_Objetivo:_ Vuelca todas las filas siguientes en una tabla Markdown sin las líneas en blanco. Usa las columnas «Número» (el número de fila) y «Línea».

_Conjunto de datos:_
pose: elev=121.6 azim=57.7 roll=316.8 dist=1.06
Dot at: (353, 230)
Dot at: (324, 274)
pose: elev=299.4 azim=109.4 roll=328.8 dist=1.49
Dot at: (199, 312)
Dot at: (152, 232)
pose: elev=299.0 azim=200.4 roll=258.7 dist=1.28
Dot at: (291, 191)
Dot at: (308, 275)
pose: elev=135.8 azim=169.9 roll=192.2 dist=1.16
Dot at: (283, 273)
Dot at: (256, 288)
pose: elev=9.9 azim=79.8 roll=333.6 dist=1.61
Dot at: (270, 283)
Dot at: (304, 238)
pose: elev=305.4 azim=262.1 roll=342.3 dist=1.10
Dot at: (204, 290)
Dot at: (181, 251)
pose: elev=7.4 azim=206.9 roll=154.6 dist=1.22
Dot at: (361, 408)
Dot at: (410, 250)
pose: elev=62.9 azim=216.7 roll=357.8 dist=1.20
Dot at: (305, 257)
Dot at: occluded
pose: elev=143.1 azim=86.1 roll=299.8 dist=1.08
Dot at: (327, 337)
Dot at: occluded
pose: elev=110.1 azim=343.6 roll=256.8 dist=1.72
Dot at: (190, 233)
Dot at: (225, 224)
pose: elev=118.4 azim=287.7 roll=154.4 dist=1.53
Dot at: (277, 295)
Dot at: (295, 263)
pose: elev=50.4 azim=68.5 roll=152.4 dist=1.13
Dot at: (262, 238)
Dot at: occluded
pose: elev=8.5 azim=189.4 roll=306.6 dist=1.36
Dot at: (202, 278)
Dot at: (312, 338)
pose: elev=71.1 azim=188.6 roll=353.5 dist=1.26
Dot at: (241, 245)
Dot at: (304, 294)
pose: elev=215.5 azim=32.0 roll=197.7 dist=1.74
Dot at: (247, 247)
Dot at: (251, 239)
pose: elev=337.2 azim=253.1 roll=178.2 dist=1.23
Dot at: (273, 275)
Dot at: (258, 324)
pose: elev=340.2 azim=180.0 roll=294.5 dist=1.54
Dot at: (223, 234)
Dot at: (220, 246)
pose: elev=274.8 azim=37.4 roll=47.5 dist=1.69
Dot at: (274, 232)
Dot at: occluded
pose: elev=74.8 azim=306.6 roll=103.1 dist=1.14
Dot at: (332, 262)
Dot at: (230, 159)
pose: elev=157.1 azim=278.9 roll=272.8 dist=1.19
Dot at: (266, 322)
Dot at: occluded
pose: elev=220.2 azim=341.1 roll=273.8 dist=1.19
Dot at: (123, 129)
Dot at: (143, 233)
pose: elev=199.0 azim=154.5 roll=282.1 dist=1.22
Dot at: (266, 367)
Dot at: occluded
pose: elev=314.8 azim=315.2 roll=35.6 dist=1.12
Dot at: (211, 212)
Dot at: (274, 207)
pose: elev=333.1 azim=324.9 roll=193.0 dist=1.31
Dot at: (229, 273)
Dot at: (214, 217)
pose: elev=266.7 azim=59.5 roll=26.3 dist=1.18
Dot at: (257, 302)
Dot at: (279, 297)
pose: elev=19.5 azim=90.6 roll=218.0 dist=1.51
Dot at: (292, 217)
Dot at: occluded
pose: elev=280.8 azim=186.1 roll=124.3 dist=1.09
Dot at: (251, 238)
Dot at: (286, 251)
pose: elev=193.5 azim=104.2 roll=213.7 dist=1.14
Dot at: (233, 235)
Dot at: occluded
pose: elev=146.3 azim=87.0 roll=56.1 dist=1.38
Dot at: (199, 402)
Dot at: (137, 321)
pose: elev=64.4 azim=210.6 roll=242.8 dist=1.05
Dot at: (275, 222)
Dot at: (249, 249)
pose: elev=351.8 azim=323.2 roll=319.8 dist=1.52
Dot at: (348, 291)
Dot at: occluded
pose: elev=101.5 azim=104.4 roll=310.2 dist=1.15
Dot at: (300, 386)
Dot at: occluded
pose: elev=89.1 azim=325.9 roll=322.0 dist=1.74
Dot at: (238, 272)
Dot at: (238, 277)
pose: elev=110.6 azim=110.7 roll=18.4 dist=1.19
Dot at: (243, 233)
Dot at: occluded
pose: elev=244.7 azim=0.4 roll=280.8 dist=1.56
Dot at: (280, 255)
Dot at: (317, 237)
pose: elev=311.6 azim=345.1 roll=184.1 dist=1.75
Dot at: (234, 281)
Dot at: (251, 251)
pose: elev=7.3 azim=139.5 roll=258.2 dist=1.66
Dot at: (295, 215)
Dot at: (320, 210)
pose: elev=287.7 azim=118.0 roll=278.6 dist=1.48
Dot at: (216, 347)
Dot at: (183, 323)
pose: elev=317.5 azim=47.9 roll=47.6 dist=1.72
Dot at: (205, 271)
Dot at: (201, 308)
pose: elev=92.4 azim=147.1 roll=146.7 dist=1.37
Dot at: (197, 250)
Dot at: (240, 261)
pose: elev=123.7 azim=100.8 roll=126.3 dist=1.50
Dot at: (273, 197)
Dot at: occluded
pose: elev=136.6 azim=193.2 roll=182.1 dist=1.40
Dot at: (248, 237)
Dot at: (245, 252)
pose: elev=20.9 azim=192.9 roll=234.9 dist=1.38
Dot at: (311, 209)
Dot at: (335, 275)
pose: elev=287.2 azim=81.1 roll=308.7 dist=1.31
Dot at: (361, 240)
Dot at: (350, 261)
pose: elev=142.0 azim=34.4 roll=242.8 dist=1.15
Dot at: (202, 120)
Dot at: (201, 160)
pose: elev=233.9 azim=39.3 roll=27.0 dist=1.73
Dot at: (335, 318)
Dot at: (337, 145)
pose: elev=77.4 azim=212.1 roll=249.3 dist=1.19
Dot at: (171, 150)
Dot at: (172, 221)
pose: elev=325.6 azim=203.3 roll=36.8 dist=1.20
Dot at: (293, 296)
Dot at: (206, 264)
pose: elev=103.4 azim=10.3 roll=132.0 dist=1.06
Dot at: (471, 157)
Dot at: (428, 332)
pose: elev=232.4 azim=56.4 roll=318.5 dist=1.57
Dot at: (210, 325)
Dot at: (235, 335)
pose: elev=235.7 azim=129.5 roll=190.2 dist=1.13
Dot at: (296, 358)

_Respuesta final:_
| Número | Línea |
|---|---|
| 1 | pose: elev=121.6 azim=57.7 roll=316.8 dist=1.06 |
| 2 | Dot at: (353, 230) |
| 3 | Dot at: (324, 274) |
| 4 | pose: elev=299.4 azim=109.4 roll=328.8 dist=1.49 |
| 5 | Dot at: (199, 312) |
| 6 | Dot at: (152, 232) |
| 7 | pose: elev=299.0 azim=200.4 roll=258.7 dist=1.28 |
| 8 | Dot at: (291, 191) |
| 9 | Dot at: (308, 275) |
| 10 | pose: elev=135.8 azim=169.9 roll=192.2 dist=1.16 |
| 11 | Dot at: (283, 273) |
| 12 | Dot at: (256, 288) |
| 13 | pose: elev=9.9 azim=79.8 roll=333.6 dist=1.61 |
| 14 | Dot at: (270, 283) |
| 15 | Dot at: (304, 238) |
| 16 | pose: elev=305.4 azim=262.1 roll=342.3 dist=1.10 |
| 17 | Dot at: (204, 290) |
| 18 | Dot at: (181, 251) |
| 19 | pose: elev=7.4 azim=206.9 roll=154.6 dist=1.22 |
| 20 | Dot at: (361, 408) |
| 21 | Dot at: (410, 250) |
| 22 | pose: elev=62.9 azim=216.7 roll=357.8 dist=1.20 |
| 23 | Dot at: (305, 257) |
| 24 | Dot at: occluded |
| 25 | pose: elev=143.1 azim=86.1 roll=299.8 dist=1.08 |
| 26 | Dot at: (327, 337) |
| 27 | Dot at: occluded |
| 28 | pose: elev=110.1 azim=343.6 roll=256.8 dist=1.72 |
| 29 | Dot at: (190, 233) |
| 30 | Dot at: (225, 224) |
| 31 | pose: elev=118.4 azim=287.7 roll=154.4 dist=1.53 |
| 32 | Dot at: (277, 295) |
| 33 | Dot at: (295, 263) |
| 34 | pose: elev=50.4 azim=68.5 roll=152.4 dist=1.13 |
| 35 | Dot at: (262, 238) |
| 36 | Dot at: occluded |
| 37 | pose: elev=8.5 azim=189.4 roll=306.6 dist=1.36 |
| 38 | Dot at: (202, 278) |
| 39 | Dot at: (312, 338) |
| 40 | pose: elev=71.1 azim=188.6 roll=353.5 dist=1.26 |
| 41 | Dot at: (241, 245) |
| 42 | Dot at: (304, 294) |
| 43 | pose: elev=215.5 azim=32.0 roll=197.7 dist=1.74 |
| 44 | Dot at: (247, 247) |
| 45 | Dot at: (251, 239) |
| 46 | pose: elev=337.2 azim=253.1 roll=178.2 dist=1.23 |
| 47 | Dot at: (273, 275) |
| 48 | Dot at: (258, 324) |
| 49 | pose: elev=340.2 azim=180.0 roll=294.5 dist=1.54 |
| 50 | Dot at: (223, 234) |
| 51 | Dot at: (220, 246) |
| 52 | pose: elev=274.8 azim=37.4 roll=47.5 dist=1.69 |
| 53 | Dot at: (274, 232) |
| 54 | Dot at: occluded |
| 55 | pose: elev=74.8 azim=306.6 roll=103.1 dist=1.14 |
| 56 | Dot at: (332, 262) |
| 57 | Dot at: (230, 159) |
| 58 | pose: elev=157.1 azim=278.9 roll=272.8 dist=1.19 |
| 59 | Dot at: (266, 322) |
| 60 | Dot at: occluded |
| 61 | pose: elev=220.2 azim=341.1 roll=273.8 dist=1.19 |
| 62 | Dot at: (123, 129) |
| 63 | Dot at: (143, 233) |
| 64 | pose: elev=199.0 azim=154.5 roll=282.1 dist=1.22 |
| 65 | Dot at: (266, 367) |
| 66 | Dot at: occluded |
| 67 | pose: elev=314.8 azim=315.2 roll=35.6 dist=1.12 |
| 68 | Dot at: (211, 212) |
| 69 | Dot at: (274, 207) |
| 70 | pose: elev=333.1 azim=324.9 roll=193.0 dist=1.31 |
| 71 | Dot at: (229, 273) |
| 72 | Dot at: (214, 217) |
| 73 | pose: elev=266.7 azim=59.5 roll=26.3 dist=1.18 |
| 74 | Dot at: (257, 302) |
| 75 | Dot at: (279, 297) |
| 76 | pose: elev=19.5 azim=90.6 roll=218.0 dist=1.51 |
| 77 | Dot at: (292, 217) |
| 78 | Dot at: occluded |
| 79 | pose: elev=280.8 azim=186.1 roll=124.3 dist=1.09 |
| 80 | Dot at: (251, 238) |
| 81 | Dot at: (286, 251) |
| 82 | pose: elev=193.5 azim=104.2 roll=213.7 dist=1.14 |
| 83 | Dot at: (233, 235) |
| 84 | Dot at: occluded |
| 85 | pose: elev=146.3 azim=87.0 roll=56.1 dist=1.38 |
| 86 | Dot at: (199, 402) |
| 87 | Dot at: (137, 321) |
| 88 | pose: elev=64.4 azim=210.6 roll=242.8 dist=1.05 |
| 89 | Dot at: (275, 222) |
| 90 | Dot at: (249, 249) |
| 91 | pose: elev=351.8 azim=323.2 roll=319.8 dist=1.52 |
| 92 | Dot at: (348, 291) |
| 93 | Dot at: occluded |
| 94 | pose: elev=101.5 azim=104.4 roll=310.2 dist=1.15 |
| 95 | Dot at: (300, 386) |
| 96 | Dot at: occluded |
| 97 | pose: elev=89.1 azim=325.9 roll=322.0 dist=1.74 |
| 98 | Dot at: (238, 272) |
| 99 | Dot at: (238, 277) |
| 100 | pose: elev=110.6 azim=110.7 roll=18.4 dist=1.19 |
| 101 | Dot at: (243, 233) |
| 102 | Dot at: occluded |
| 103 | pose: elev=244.7 azim=0.4 roll=280.8 dist=1.56 |
| 104 | Dot at: (280, 255) |
| 105 | Dot at: (317, 237) |
| 106 | pose: elev=311.6 azim=345.1 roll=184.1 dist=1.75 |
| 107 | Dot at: (234, 281) |
| 108 | Dot at: (251, 251) |
| 109 | pose: elev=7.3 azim=139.5 roll=258.2 dist=1.66 |
| 110 | Dot at: (295, 215) |
| 111 | Dot at: (320, 210) |
| 112 | pose: elev=287.7 azim=118.0 roll=278.6 dist=1.48 |
| 113 | Dot at: (216, 347) |
| 114 | Dot at: (183, 323) |
| 115 | pose: elev=317.5 azim=47.9 roll=47.6 dist=1.72 |
| 116 | Dot at: (205, 271) |
| 117 | Dot at: (201, 308) |
| 118 | pose: elev=92.4 azim=147.1 roll=146.7 dist=1.37 |
| 119 | Dot at: (197, 250) |
| 120 | Dot at: (240, 261) |
| 121 | pose: elev=123.7 azim=100.8 roll=126.3 dist=1.50 |
| 122 | Dot at: (273, 197) |
| 123 | Dot at: occluded |
| 124 | pose: elev=136.6 azim=193.2 roll=182.1 dist=1.40 |
| 125 | Dot at: (248, 237) |
| 126 | Dot at: (245, 252) |
| 127 | pose: elev=20.9 azim=192.9 roll=234.9 dist=1.38 |
| 128 | Dot at: (311, 209) |
| 129 | Dot at: (335, 275) |
| 130 | pose: elev=287.2 azim=81.1 roll=308.7 dist=1.31 |
| 131 | Dot at: (361, 240) |
| 132 | Dot at: (350, 261) |
| 133 | pose: elev=142.0 azim=34.4 roll=242.8 dist=1.15 |
| 134 | Dot at: (202, 120) |
| 135 | Dot at: (201, 160) |
| 136 | pose: elev=233.9 azim=39.3 roll=27.0 dist=1.73 |
| 137 | Dot at: (335, 318) |
| 138 | Dot at: (337, 145) |
| 139 | pose: elev=77.4 azim=212.1 roll=249.3 dist=1.19 |
| 140 | Dot at: (171, 150) |
| 141 | Dot at: (172, 221) |
| 142 | pose: elev=325.6 azim=203.3 roll=36.8 dist=1.20 |
| 143 | Dot at: (293, 296) |
| 144 | Dot at: (206, 264) |
| 145 | pose: elev=103.4 azim=10.3 roll=132.0 dist=1.06 |
| 146 | Dot at: (471, 157) |
| 147 | Dot at: (428, 332) |
| 148 | pose: elev=232.4 azim=56.4 roll=318.5 dist=1.57 |
| 149 | Dot at: (210, 325) |
| 150 | Dot at: (235, 335) |
| 151 | pose: elev=235.7 azim=129.5 roll=190.2 dist=1.13 |
| 152 | Dot at: (296, 358) |